Fort Oranje, the island’s most iconic landmark, sits at the heart of Oranjestad and offers sweeping views of the sea. It was from this fort that the famous First Salute was fired on November 16, 1776 — when the governor of St. Eustatius ordered his cannons to return a salute from an American brigantine flying the new Stars and Stripes, making Statia the first foreign entity to formally recognize American sovereignty. The 250th anniversary of that moment in 2026 is set to be the island’s biggest year in modern memory.
For history-minded travelers, the experience of walking through Statia’s layers of the past — from pre-Columbian archaeological sites to colonial trade routes — is genuinely unlike anything the broader Caribbean can offer at this scale and this level of intimacy.
Going Digital: The DavidsBeenHere Effect
While the STDF has been working traditional trade channels, it has also moved smartly into digital territory. Earlier this year, the foundation hosted David Hoffman — better known as DavidsBeenHere — a YouTube travel creator with close to 1.5 million subscribers whose content focuses on food, culture, and authentic travel experiences around the world.
Hoffman’s visit to Statia took the shape of a ‘Foodie Island Tour’, taking him through some of the island’s most characterful culinary stops. He learned to make stuffed fried johnny cakes with Charles Woodley at the Johnny Cake Factory, savored conch fritters at Nats Kitchen, and tried the island’s signature goat meat dishes — including a goat meat vindaloo — at Princess Delight and Barrel House, with Chef Norvin van Putten guiding the experience.
These are not dishes you find anywhere else in the Caribbean. They are the result of Statia’s unique layering of African, Dutch, and broader Caribbean influences — a culinary heritage that has largely escaped the homogenizing effect that mass tourism tends to bring. For a younger, digitally-native audience accustomed to discovering places through creators they trust, Hoffman’s content represents an introduction to a destination that may genuinely surprise them.
The STDF’s willingness to invest in content creator partnerships alongside traditional trade channels reflects a sophisticated understanding of how destination awareness now travels. The strategy is not either/or — it is both, timed to build momentum toward the 2026 milestone.
Why Statia, Why Now?
The Caribbean travel market is evolving rapidly. Post-pandemic, a segment of travelers emerged with a recalibrated sense of what makes a trip worthwhile. They want fewer crowds, more meaning, and destinations that don’t feel like they exist solely for their benefit. Statia — with its small-scale infrastructure, its protected marine environment, its living archaeology — fits that profile almost perfectly.

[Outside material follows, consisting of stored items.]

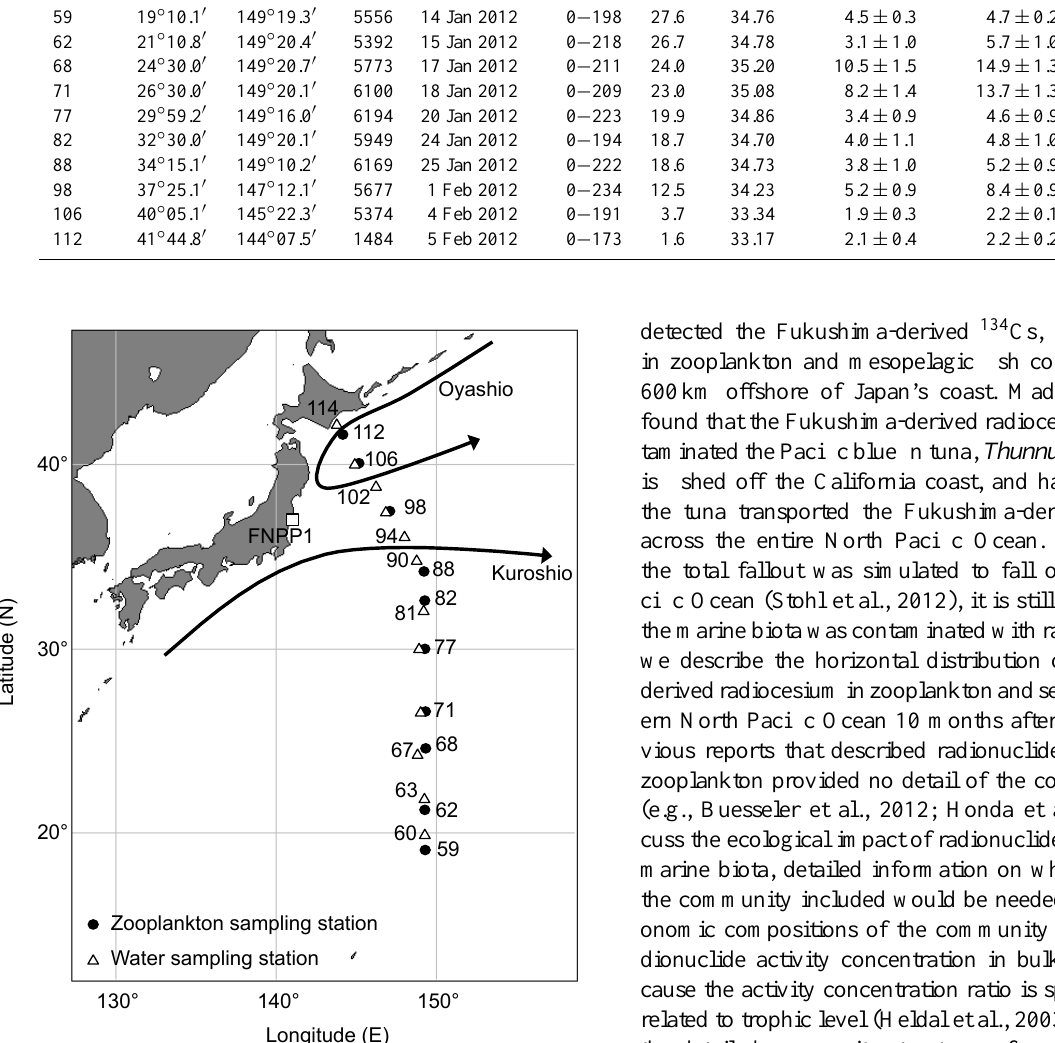
Fig. 1. Sampling locations of zooplankton and seawater samples in the western North Pacific Ocean. Black circles and white trian- gles denote sampling stations for zooplankton and surface seawater, respectively. The Fukushima Dai-ichi nuclear power plant is also shown as a white square in this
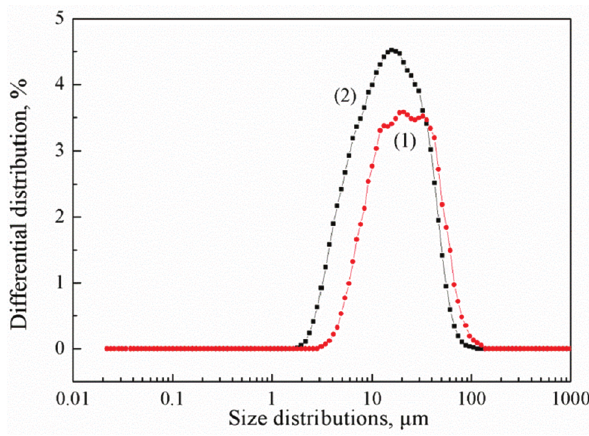
Figure 6: Size distribution of rare earth carbonates under different conditions: (1)-Drying using oven; (2)-Drying using microwave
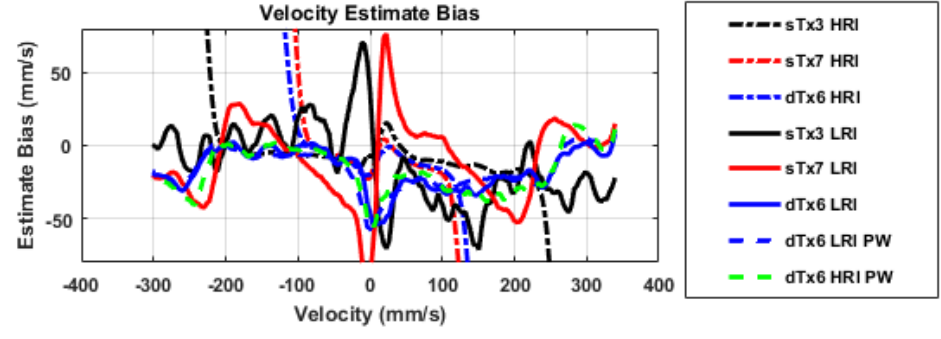
Figure A3. All estimators exhibit a slight negatively sloping trend, suggesting a possible alignment error in the ground truth. The HRI estimators each show evidence of aliasing at the predicted Nyquist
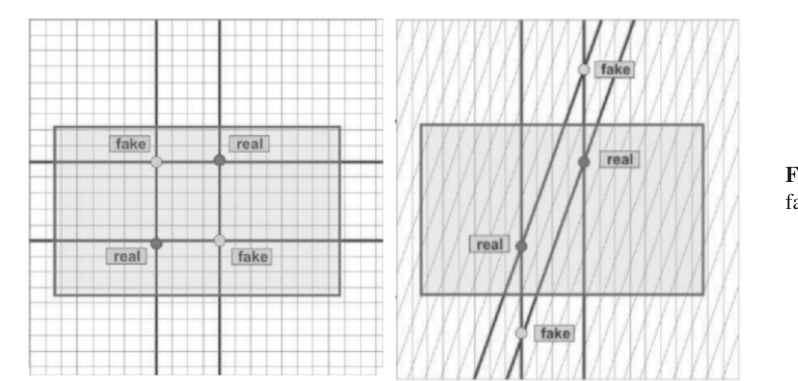
Figure 3. Scheme of fake hits production.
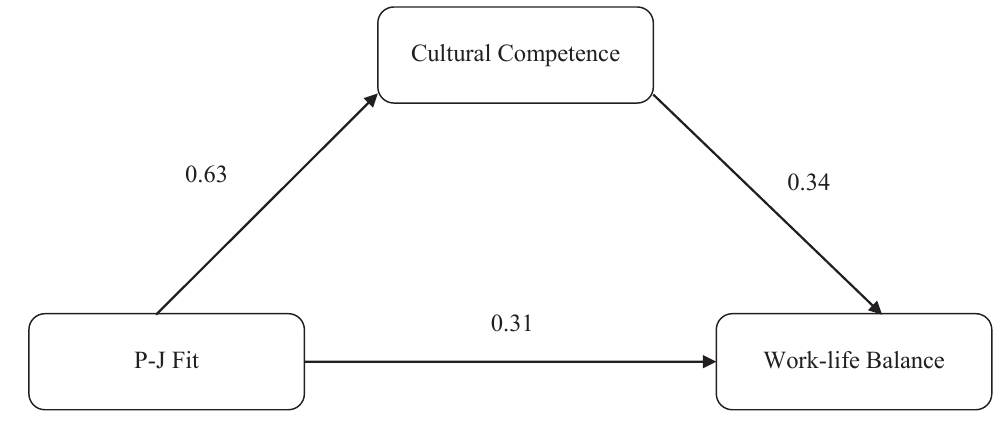
Figure 1. Hypothesized Model of the Mediating effect on the P-J fit–Work-life balance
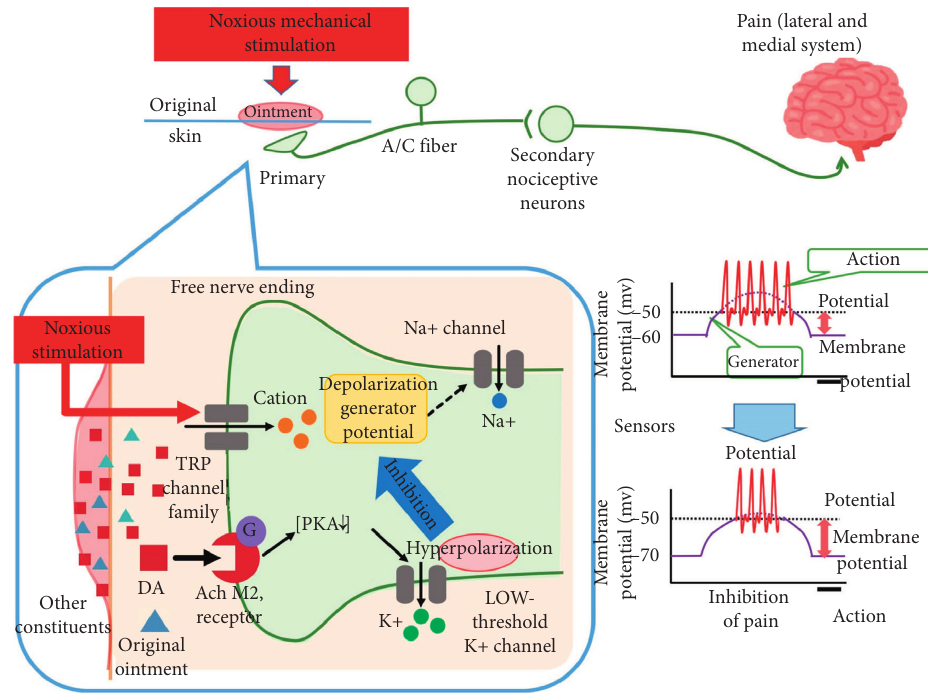
Figure 1: Mechanism of surface EMG signal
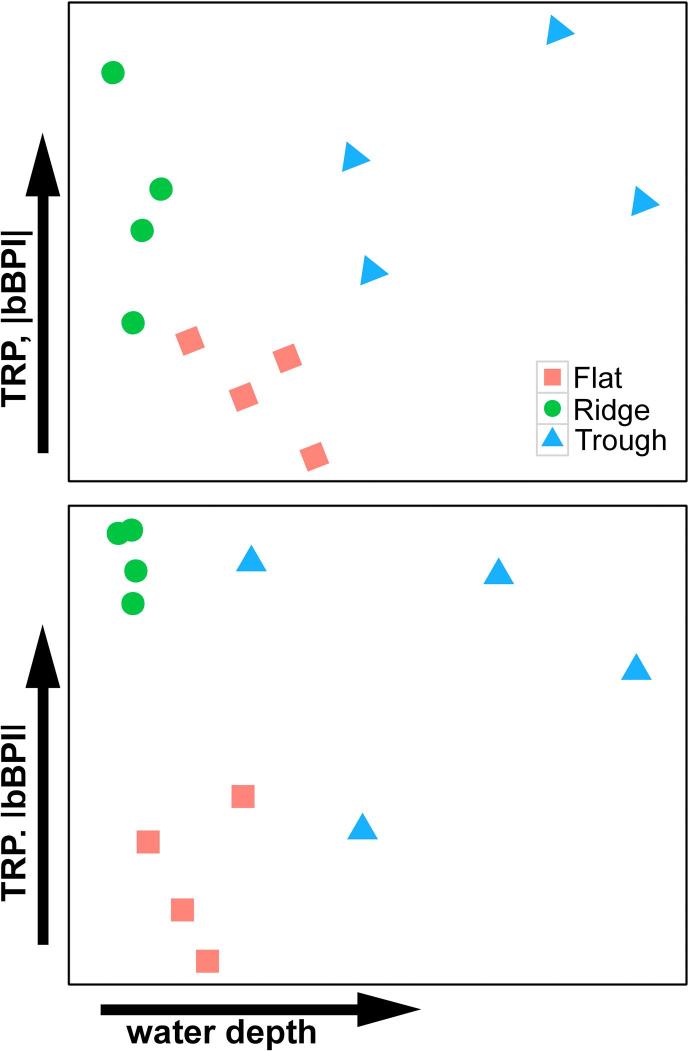
Interpreted megafauna morphospecies composition nMDS for APEI6 samples. Two-dimensional representations of nMDS developed on Bray-Curtis resemblance matrix calculated from square-root transformed megafauna composition by abundance data. (a) nMDS plot developed including only metazoan fauna. (b) nMDS plot developed including metazoans and xenophyophores. Arrows indicating the (non-linear) trend in water depth and bathymetric derivatives suggested for each axis.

The island is not for everyone, and the STDF is not pretending otherwise. There are no casinos, no all-inclusive resorts, and no nightlife strips. What there is: exceptional diving, genuine local cooking, volcanic hiking, colonial ruins at every turn, and the kind of quiet that most Caribbean islands traded away decades ago. The Golden Rock Resort, which also exhibited at TravDay, represents the upscale end of Statia’s accommodation offer — a restored 18th-century estate with a style that feels entirely at home on an island where history is the main event.
For independent travelers, divers, eco-tourists, and history enthusiasts — particularly those in the European market that TravDay primarily serves — Statia is an increasingly compelling proposition. The growing international profile, the 2026 anniversary celebrations, and the island’s careful approach to sustainable tourism all point in the same direction: this is a destination gathering momentum at exactly the right pace.
St. Eustatius may be small. But right now, it is thinking big — and doing so with a clarity of purpose that many larger destinations would do well to study.